Elon Musk continued his flame throwing at the U.K. government as the country suffers its worst race riots in decades.

Musk shared a fake headline from the British newspaper The Telegraph that “reported” a non-existent plan by Prime Minister Keir Starmer to build “emergency detainment camps” in the Falkland Islands to hold British rioters. A British reporter posted that the tweet garnered nearly 2 million views before Musk deleted it.

POLITICO’s Andrew McDonald reported on the post, noting that The Telegraph itself has said the headline is false and that the initial fake post has been slapped with one of the fact-checking “community notes” stating that it is fake.

california conflict

A prominent California Democrat is opposing an artificial intelligence bill sponsored by a fellow Democrat in the state’s Assembly.
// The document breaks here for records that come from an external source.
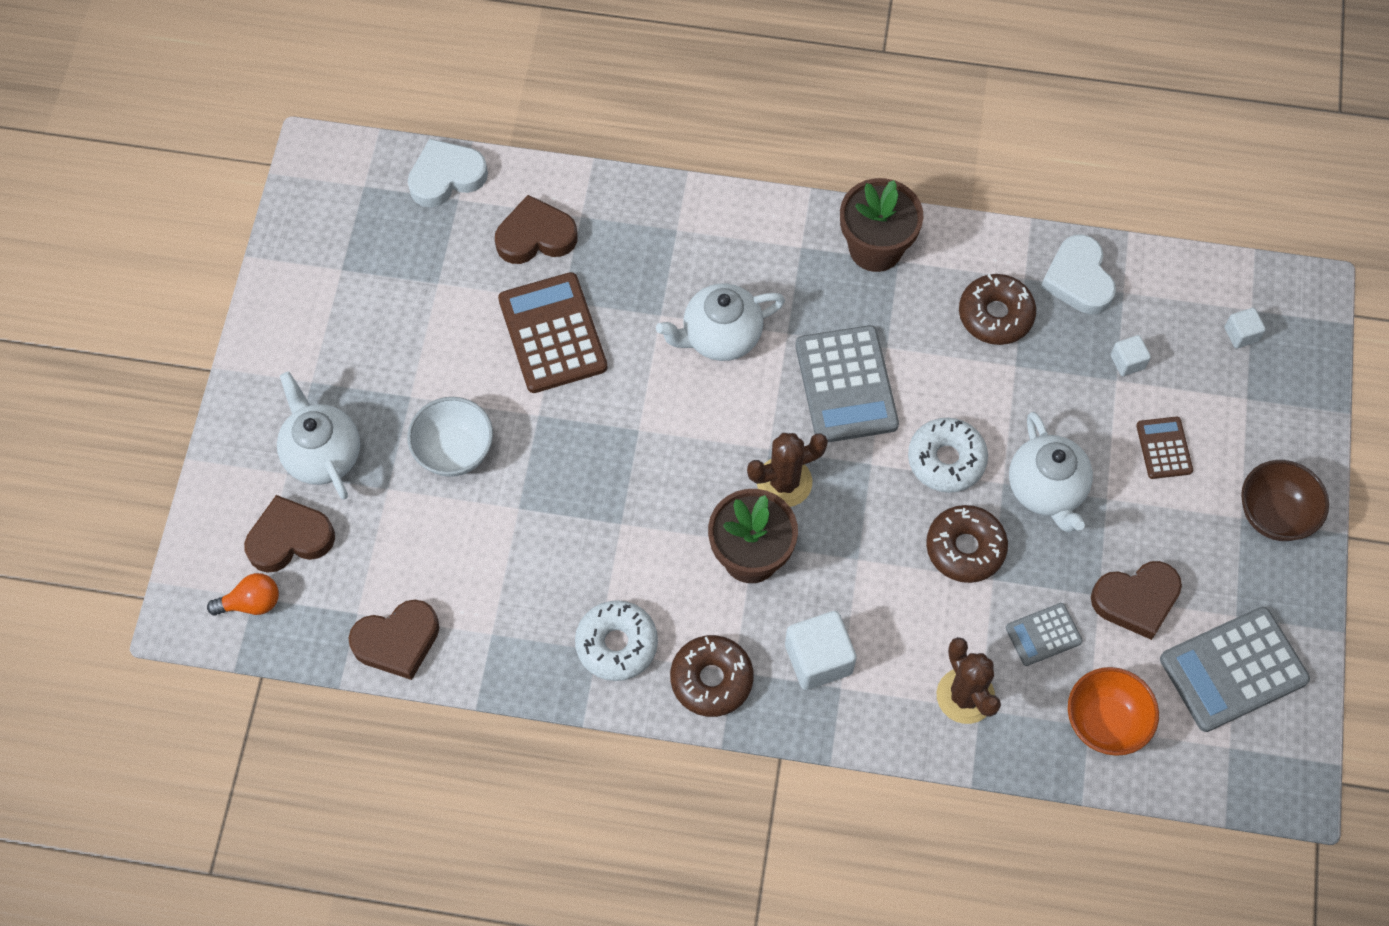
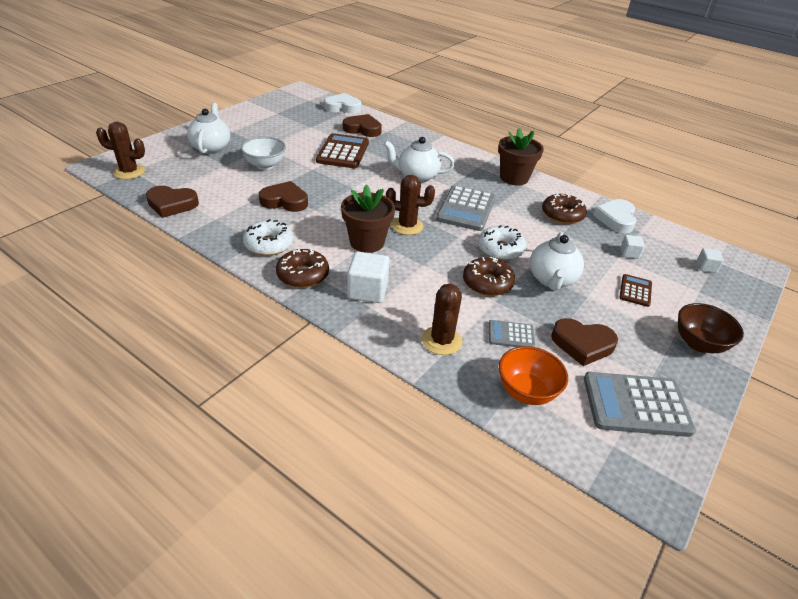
camera: 25 degrees right, 25 degrees down
orange light bulb [207,573,279,616] -> brown cactus [96,122,145,179]
brown heart [244,495,335,573] -> brown heart moved to [259,181,308,212]

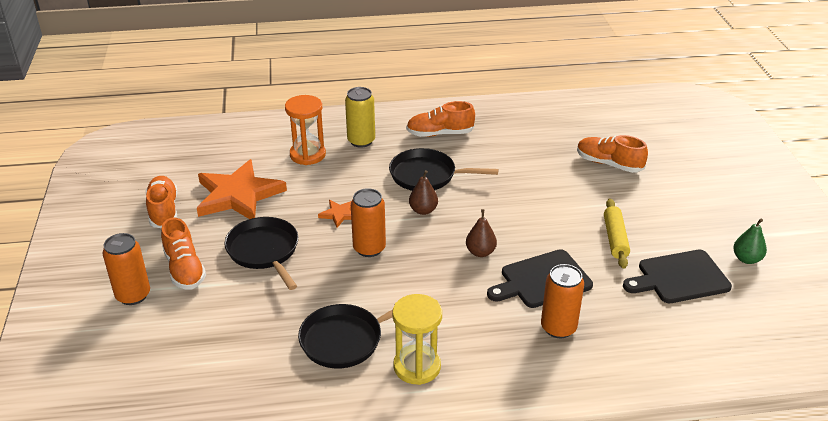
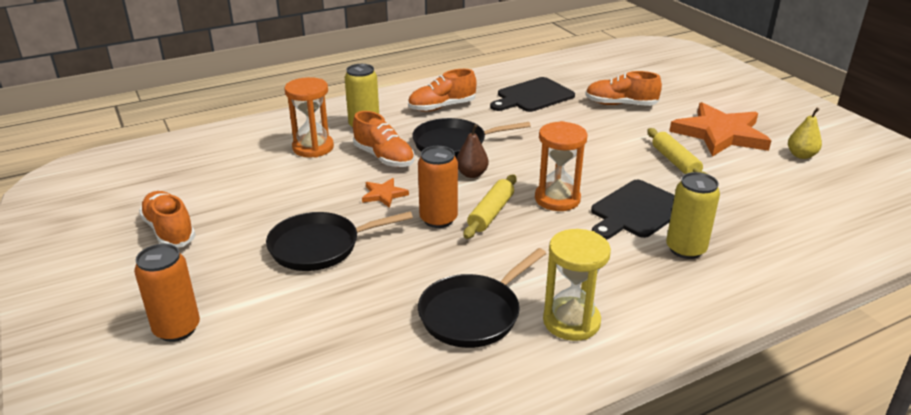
camera: 20 degrees left, 5 degrees down
orange shoe [161,217,206,290] -> orange shoe moved to [353,111,415,167]
orange star [197,159,287,219] -> orange star moved to [669,102,771,157]
black pan [224,217,298,290] -> black pan turned 60 degrees counterclockwise [266,212,413,271]
brown pear [466,209,497,257] -> orange hourglass [535,121,588,211]
orange can [541,264,584,338] -> yellow can [666,172,720,259]
black cutting board [623,250,732,303] -> black cutting board moved to [490,77,575,112]
green pear [733,218,767,264] -> yellow pear [788,108,822,159]
none -> yellow rolling pin [463,175,517,239]

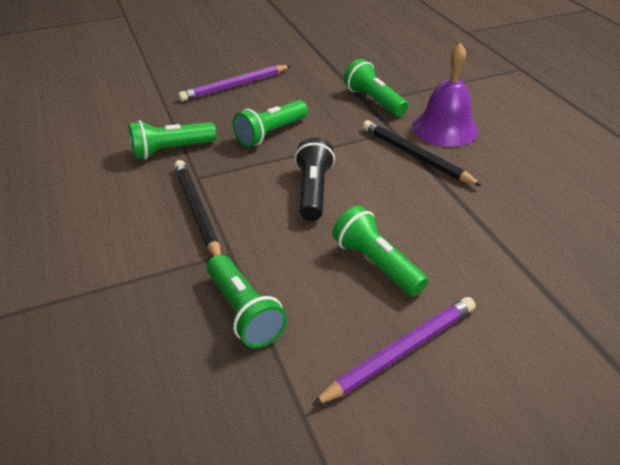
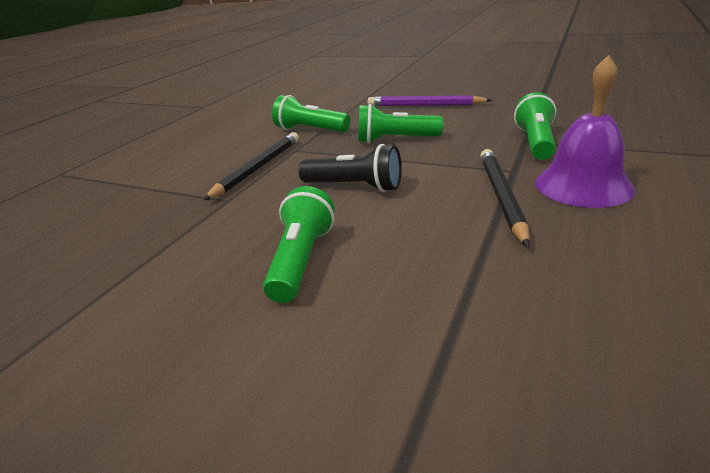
camera: 50 degrees right, 10 degrees down
green flashlight [207,255,287,348] -> none
black flashlight [295,137,335,221] -> black flashlight turned 60 degrees clockwise [298,144,402,192]
purple pencil [312,297,475,406] -> none

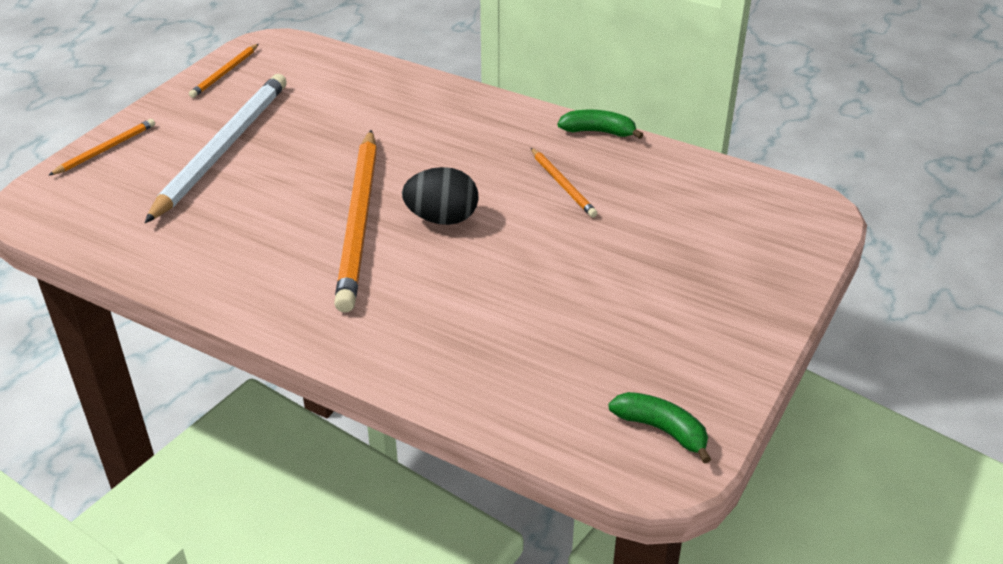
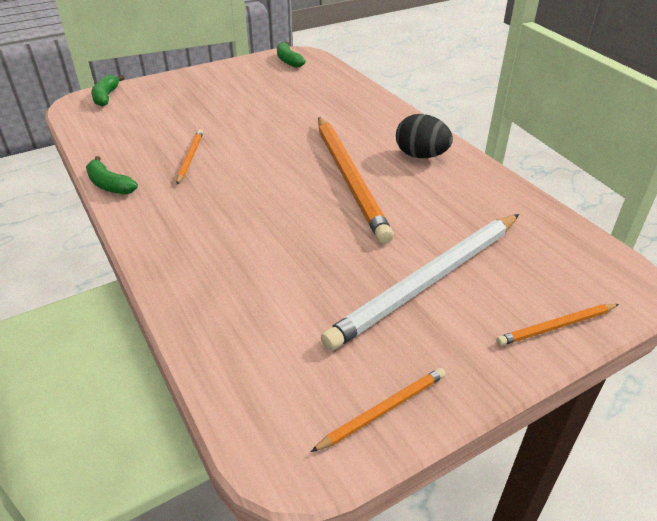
camera: 150 degrees left, 0 degrees up
orange pencil [334,130,377,313] -> orange pencil turned 135 degrees clockwise [318,117,394,244]
black egg [402,167,479,225] -> black egg moved to [396,114,453,158]
none -> green banana [91,75,125,106]

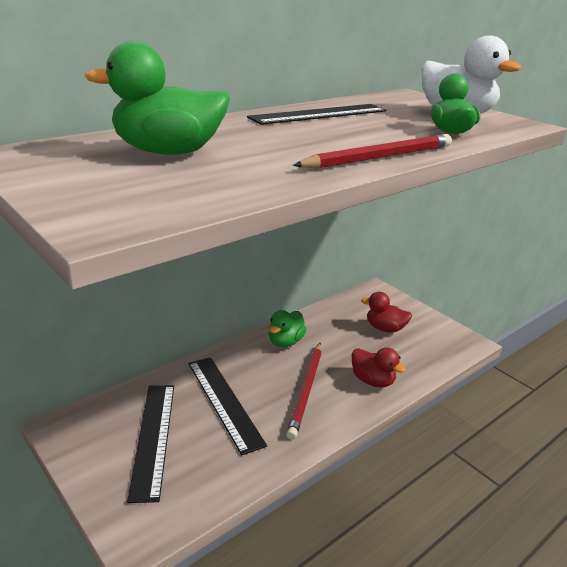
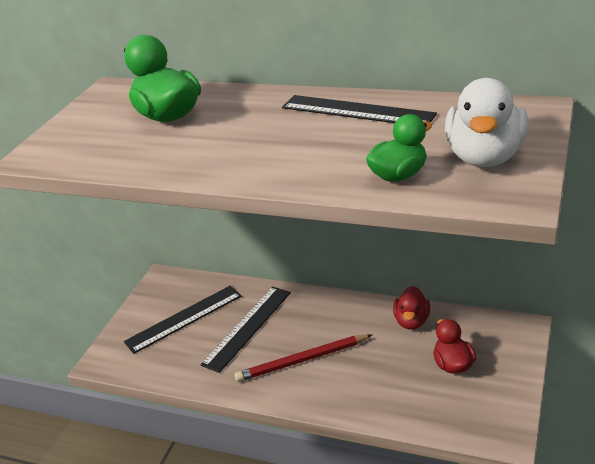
camera: 65 degrees right, 5 degrees up
green duck [269,310,307,347] -> none
red pencil [293,134,452,169] -> none
red duck [352,347,406,387] -> red duck moved to [393,286,430,330]

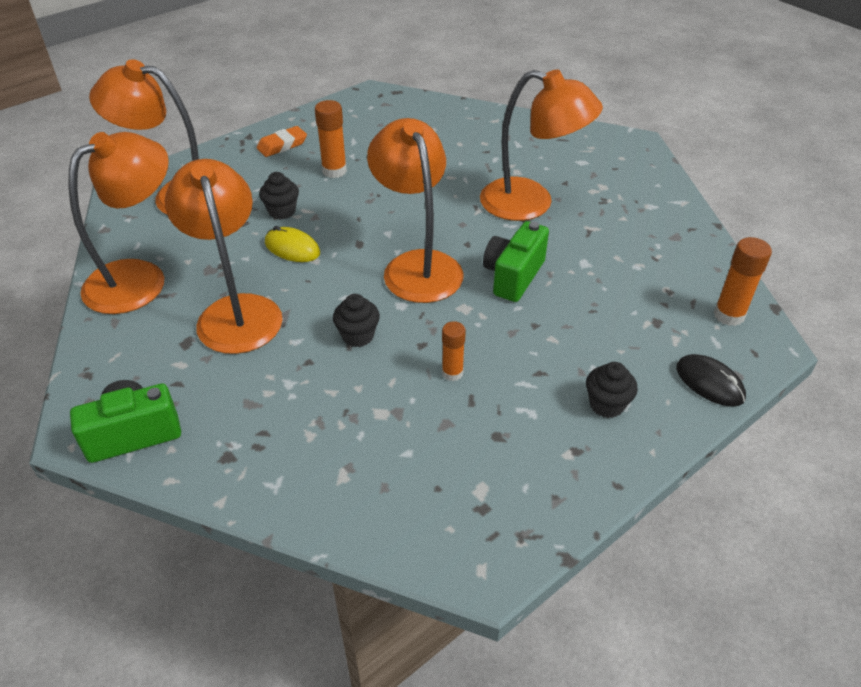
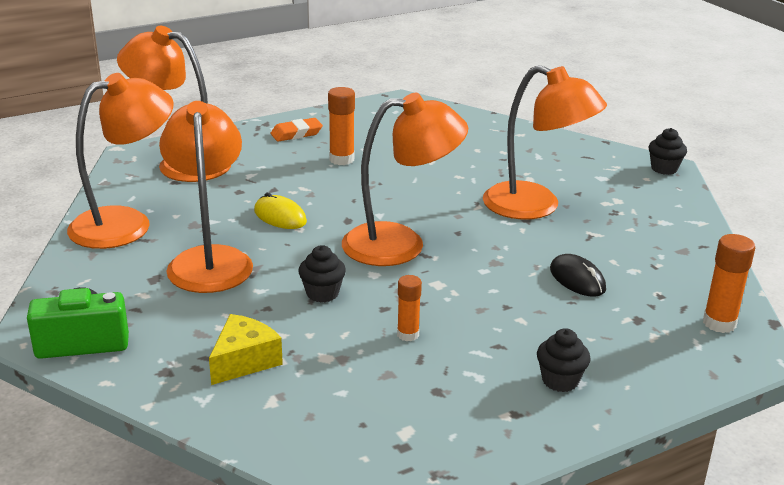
camera: 10 degrees right, 15 degrees down
black cupcake [259,172,299,220] -> black cupcake moved to [649,128,687,175]
orange lamp [367,118,463,303] -> orange lamp turned 90 degrees clockwise [342,93,468,266]
green camera [483,221,549,302] -> none
black mouse [676,354,746,407] -> black mouse moved to [550,254,606,297]
none -> yellow cheese [209,314,283,385]

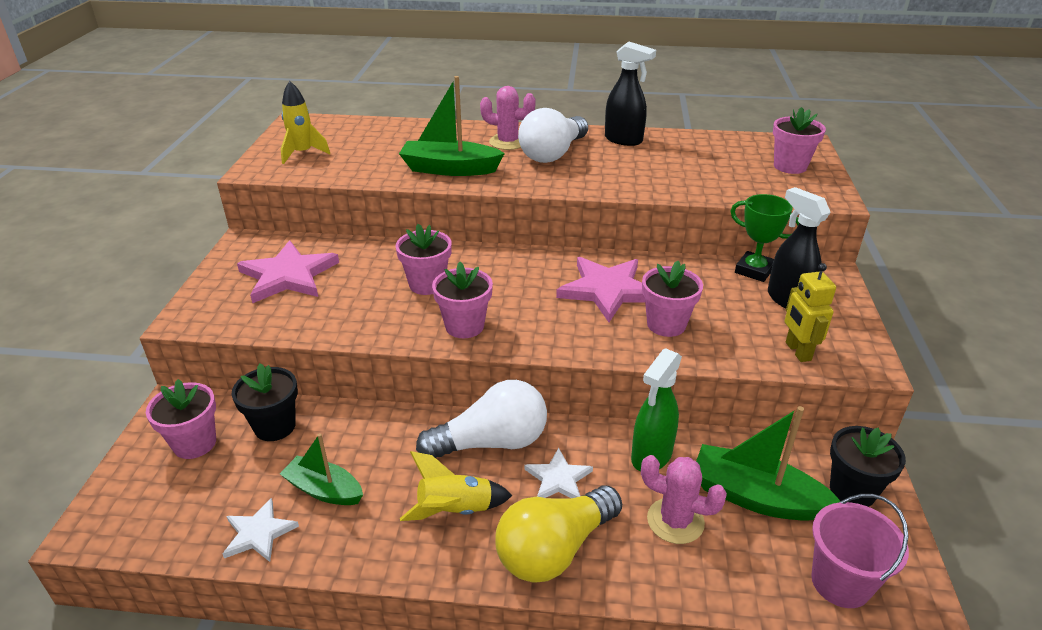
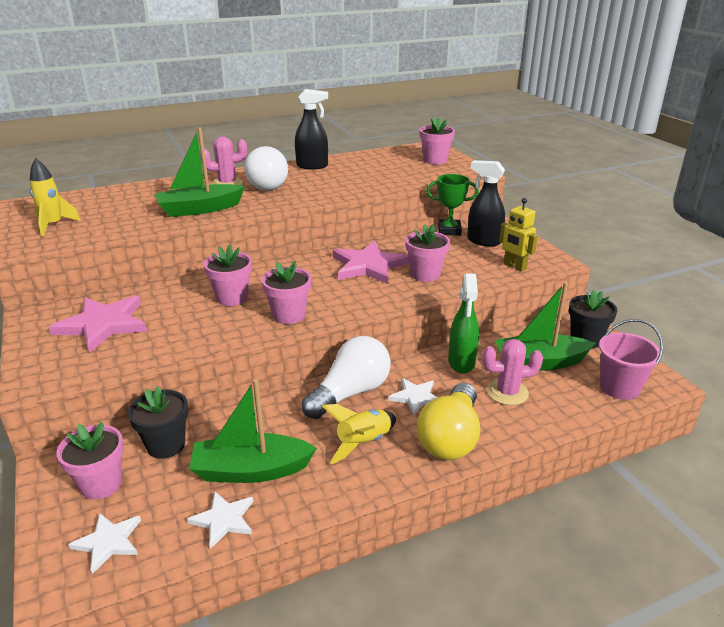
camera: 30 degrees left, 5 degrees down
green boat [280,433,363,505] -> green boat [189,379,317,483], size x1.53
none -> white star [68,513,141,574]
POLITICO’s Jeremy B. White reported on a letter that Rep. Zoe Lofgren (D-Calif.) sent to Democratic California state Sen. Scott Wiener, warning that his AI bill, which would require companies to vet powerful AI models with the state, would be a big mistake.

“The current state of the technical solutions that would underpin implementation of SB 1047… is significantly underdeveloped,” Lofgren writes, concluding that its “premature requirements” mean that the bill is unlikely to truly guard public safety.

Members of Congress don’t often weigh in so directly on legislation in their home states, but Jeremy writes that Lofgren’s move underscores the bill’s national stakes. Most major AI developers would be subject to the bill, and with Congress unlikely to pass AI legislation this year, California’s could set a national standard.